▶ USING THE INFORMATION
1: From the DLBCL abstract, list every abbreviation that is introduced in parentheses right after its full form, giving each with that full form.
2: Reproduce everything in the DLBCL abstract from "Methods:In this study, we" down to "to control confounders.", substituting "long-term outcomes" for "real-world outcomes".

Long-term follow-up results of nonremission relapsed/refractory DLBCL with CAR T-cell cocktail therapy alone or in combination with ASCT Free

Objective: Chimeric antigen receptor T-cell (CAR-T) significantly improve clinical outcomes in relapsed/refractory diffuse large B-cell lymphoma (R/R DLBCL). However, approximately two-thirds of patients fail to respond to or relapse after CAR T-cell therapy. We conducted two single-arm clinical trials: CD19/CD22 chimeric antigen receptor (CAR19/22) T-cell cocktail therapy alone (Trial A) and in combination with autologous stem cell transplantation (ASCT) (Trial B). This study performs a comprehensive assessment of the long-term efficacy of therapeutic approaches in matched cohorts

Methods:In this study, we analyzed real-world outcomes from two single-arm trials: Trial A (CAR19/22 T-cell “Cocktail” Therapy, ChiCTR-OPN-16008526) and Trial B (ASCT plus CAR19/22 T-cell “Cocktail” Therapy, ChiCTR-OPN-16009847). From January 2018 to December 2020, a total of 124 R/R DLBCL patients with matched baseline characteristics were enrolled in this study to evaluates the long-term efficacy and safety. Propensity score matching (PSM) and inverse probability treatment weighting (IPTW) were employed to control confounders.

▶ DATA EXTRACTS
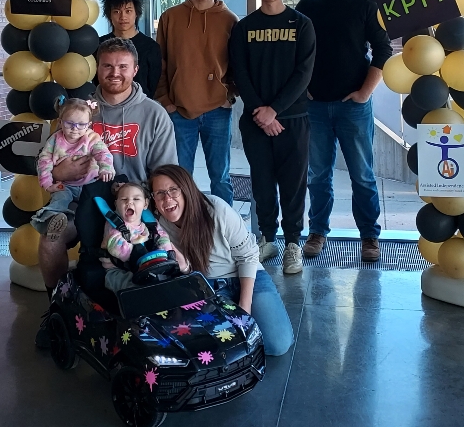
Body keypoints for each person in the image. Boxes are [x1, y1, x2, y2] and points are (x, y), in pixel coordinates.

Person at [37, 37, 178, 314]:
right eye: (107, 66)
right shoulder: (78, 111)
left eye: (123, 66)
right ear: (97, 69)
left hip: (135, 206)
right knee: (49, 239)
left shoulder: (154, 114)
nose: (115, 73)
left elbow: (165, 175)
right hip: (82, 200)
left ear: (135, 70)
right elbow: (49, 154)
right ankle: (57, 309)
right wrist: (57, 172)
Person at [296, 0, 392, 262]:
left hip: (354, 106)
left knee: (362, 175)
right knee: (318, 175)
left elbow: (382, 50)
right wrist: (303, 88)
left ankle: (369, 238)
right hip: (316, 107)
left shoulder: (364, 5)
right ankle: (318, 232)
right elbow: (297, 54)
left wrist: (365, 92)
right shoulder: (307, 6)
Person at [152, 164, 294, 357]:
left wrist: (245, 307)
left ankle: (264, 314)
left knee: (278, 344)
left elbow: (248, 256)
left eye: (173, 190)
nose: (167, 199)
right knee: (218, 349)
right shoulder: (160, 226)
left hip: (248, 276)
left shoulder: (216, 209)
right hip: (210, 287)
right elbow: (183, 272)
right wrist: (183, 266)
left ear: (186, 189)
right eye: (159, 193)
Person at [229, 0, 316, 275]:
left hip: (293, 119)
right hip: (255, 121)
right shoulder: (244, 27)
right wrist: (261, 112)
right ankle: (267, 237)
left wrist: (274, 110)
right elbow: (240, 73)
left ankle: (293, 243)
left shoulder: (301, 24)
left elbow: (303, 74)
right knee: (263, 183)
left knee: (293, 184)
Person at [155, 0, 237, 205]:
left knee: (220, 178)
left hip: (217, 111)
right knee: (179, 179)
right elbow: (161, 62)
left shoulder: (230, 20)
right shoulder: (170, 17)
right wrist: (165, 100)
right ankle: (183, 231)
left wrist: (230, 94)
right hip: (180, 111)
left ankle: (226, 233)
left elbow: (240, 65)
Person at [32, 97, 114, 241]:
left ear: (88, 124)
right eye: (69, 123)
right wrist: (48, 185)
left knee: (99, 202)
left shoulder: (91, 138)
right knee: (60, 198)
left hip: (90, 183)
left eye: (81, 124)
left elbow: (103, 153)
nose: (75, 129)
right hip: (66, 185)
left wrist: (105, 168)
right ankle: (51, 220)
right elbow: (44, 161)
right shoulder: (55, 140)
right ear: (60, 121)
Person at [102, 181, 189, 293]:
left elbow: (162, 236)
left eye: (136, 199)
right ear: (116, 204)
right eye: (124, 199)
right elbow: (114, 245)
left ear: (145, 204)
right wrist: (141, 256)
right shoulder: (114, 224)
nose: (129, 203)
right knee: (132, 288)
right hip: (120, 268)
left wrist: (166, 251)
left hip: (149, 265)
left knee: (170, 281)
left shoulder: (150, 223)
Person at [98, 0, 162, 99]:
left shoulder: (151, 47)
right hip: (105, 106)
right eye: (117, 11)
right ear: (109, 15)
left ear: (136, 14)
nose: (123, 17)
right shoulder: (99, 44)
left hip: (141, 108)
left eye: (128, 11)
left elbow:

▶ ANSWERS FOR EACH ITEM
1:
- CAR-T: Chimeric antigen receptor T-cell
- R/R DLBCL: relapsed/refractory diffuse large B-cell lymphoma
- CAR19/22: CD19/CD22 chimeric antigen receptor
- ASCT: autologous stem cell transplantation
- PSM: Propensity score matching
- IPTW: inverse probability treatment weighting

2:
Methods:In this study, we analyzed long-term outcomes from two single-arm trials: Trial A (CAR19/22 T-cell “Cocktail” Therapy, ChiCTR-OPN-16008526) and Trial B (ASCT plus CAR19/22 T-cell “Cocktail” Therapy, ChiCTR-OPN-16009847). From January 2018 to December 2020, a total of 124 R/R DLBCL patients with matched baseline characteristics were enrolled in this study to evaluates the long-term efficacy and safety. Propensity score matching (PSM) and inverse probability treatment weighting (IPTW) were employed to control confounders.